Call for public transport firms to lower prices

Chancellor George Osborne Delivers His Autumn Statement
Danny Alexander - Credit: Getty Images

The cost of bus and coach transport in the UK could be set to fall, after the Treasury wrote to a number of holiday providers and travel companies, demanding that they pass on fuel savings to customers.
Forecourt fuel prices have plummeted over the last six months, as global oversupply has seen the price of a barrel of crude oil fall below the $50 mark.

Danny Alexander, chief secretary to the Treasury said that it was "only right" that savings should be passed on by transport companies to their users, The Telegraph reports.

Mr Alexander has also written to London mayor Boris Johnson, in a bid to ensure bus users in the capital also benefit.
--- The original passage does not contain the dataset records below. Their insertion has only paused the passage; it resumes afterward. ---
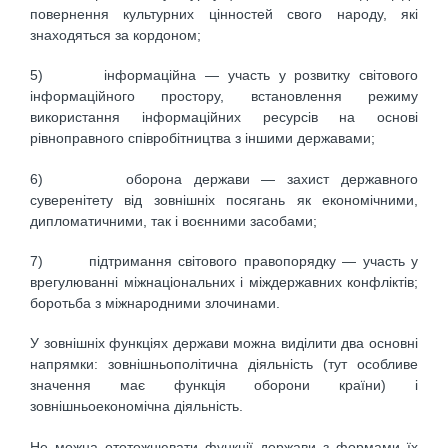
повернення культурних цінностей свого народу, які
знаходяться за кордоном;
5) інформаційна — участь у розвитку світового
інформаційного простору, встановлення режиму
використання інформаційних ресурсів на основі
рівноправного співробітництва з іншими державами;
6) оборона держави — захист державного
суверенітету від зовнішніх посягань як економічними,
дипломатичними, так і воєнними засобами;
7) підтримання світового правопорядку — участь у
врегулюванні міжнаціональних і міждержавних конфліктів;
боротьба з міжнародними злочинами.
У зовнішніх функціях держави можна виділити два основні
напрямки: зовнішньополітична діяльність (тут особливе
значення має функція оборони країни) і
зовнішньоекономічна діяльність.
Не можна ототожнювати функції держави з формами їх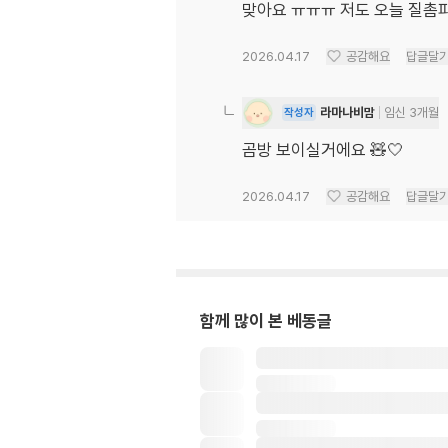
맞아요 ㅠㅠㅠ 저도 오늘 질촘
2026.04.17
공감해요
답글달
라마나비맘
임신 3개월
작성자
곰방 보이실거에요 🧸🤍
2026.04.17
공감해요
답글달
함께 많이 본 베동글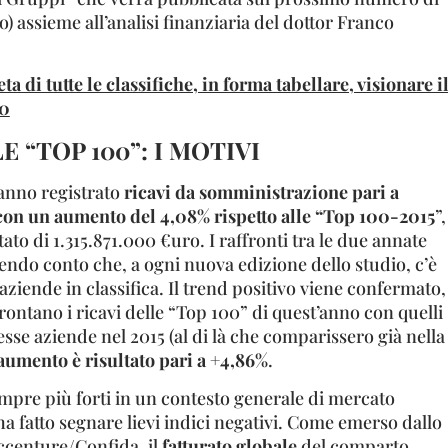
 assieme all’analisi finanziaria del dottor Franco
ta di tutte le classifiche, in forma tabellare, visionare i
0
E “TOP 100”: I MOTIVI
anno registrato
ricavi da somministrazione pari a
con un aumento del 4,08% rispetto alle “Top 100-2015
”,
tato di 1.315.871.000 €uro. I raffronti tra le due annate
nendo conto che, a ogni nuova edizione dello studio, c’è
aziende in classifica. Il trend positivo viene confermato,
frontano i ricavi delle “Top 100” di quest’anno con quelli
esse aziende nel 2015 (al di là che comparissero già nella
aumento è risultato pari a +4,86%
.
mpre più forti in un contesto generale di mercato
 ha fatto segnare lievi indici negativi. Come emerso dallo
Accenture/Confida, il
fatturato globale
del comparto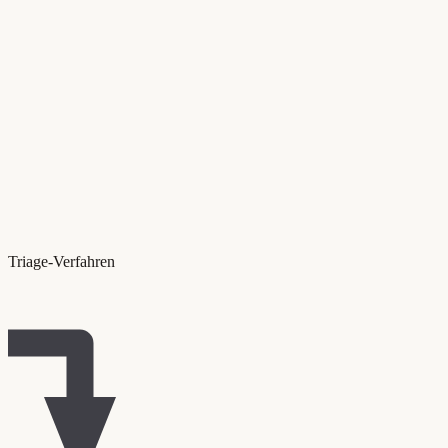
Triage-Verfahren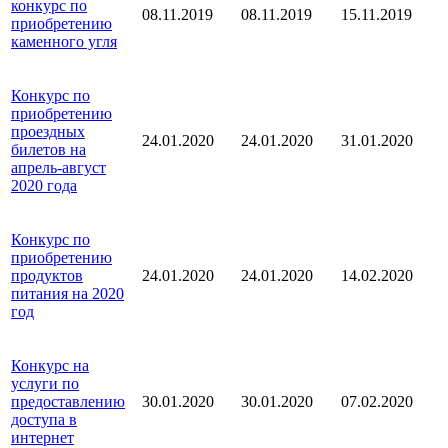
конкурс по
08.11.2019
08.11.2019
15.11.2019
приобретению
каменного угля
Конкурс по
приобретению
проездных
24.01.2020
24.01.2020
31.01.2020
билетов на
апрель-август
2020 года
Конкурс по
приобретению
продуктов
24.01.2020
24.01.2020
14.02.2020
питания на 2020
год
Конкурс на
услуги по
предоставлению
30.01.2020
30.01.2020
07.02.2020
доступа в
интернет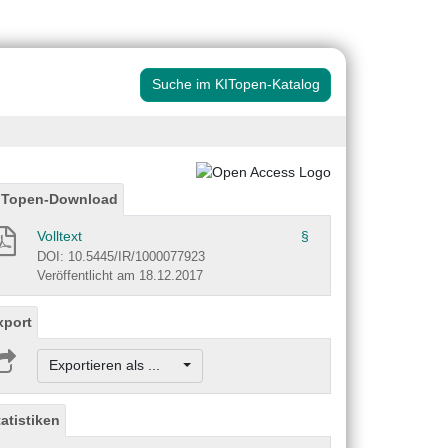
Suche im KITopen-Katalog
ITopen-Download
Volltext
§
DOI: 10.5445/IR/1000077923
Veröffentlicht am 18.12.2017
xport
Exportieren als ...
tatistiken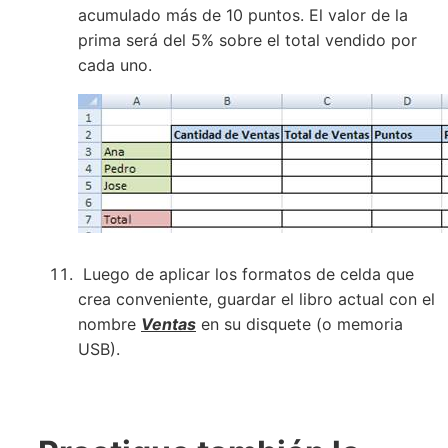
acumulado más de 10 puntos. El valor de la
prima será del 5% sobre el total vendido por
cada uno.
Luego de aplicar los formatos de celda que
crea conveniente, guardar el libro actual con el
nombre
Ventas
en su disquete (o memoria
USB).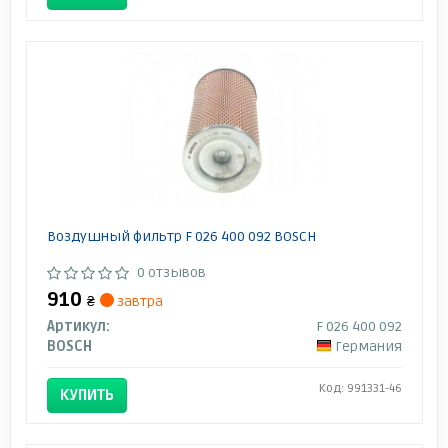
Воздушный фильтр F 026 400 092 BOSCH
0 отзывов
910
₴
завтра
Артикул:
F 026 400 092
BOSCH
Германия
Код: 991331-46
КУПИТЬ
The move comes after the Treasury successfully pressurised fuel retailers into reducing forecourt prices, after criticism that companies were quick to pass on price rises to customers, but not the other way around.

"While drivers are already seeing the cost of filling up the car come down, the millions of Britons who use the bus are still paying what they did a few months ago," Mr Alexander said.

"Consumers have suffered the pain of high oil prices, it's only right that companies and organisations do all they can to pass on as quickly as possible every last penny of oil price falls."

The Treasury's move follows a wave of action from Westminster on fuel prices. Last week, chancellor George Osbourne launched an investigation into whether customers were benefiting from falling oil and gas prices, while opposition leader Ed Milliband is calling for energy regulator Ofgem to be given extra power to force companies into passing on savings to its customers.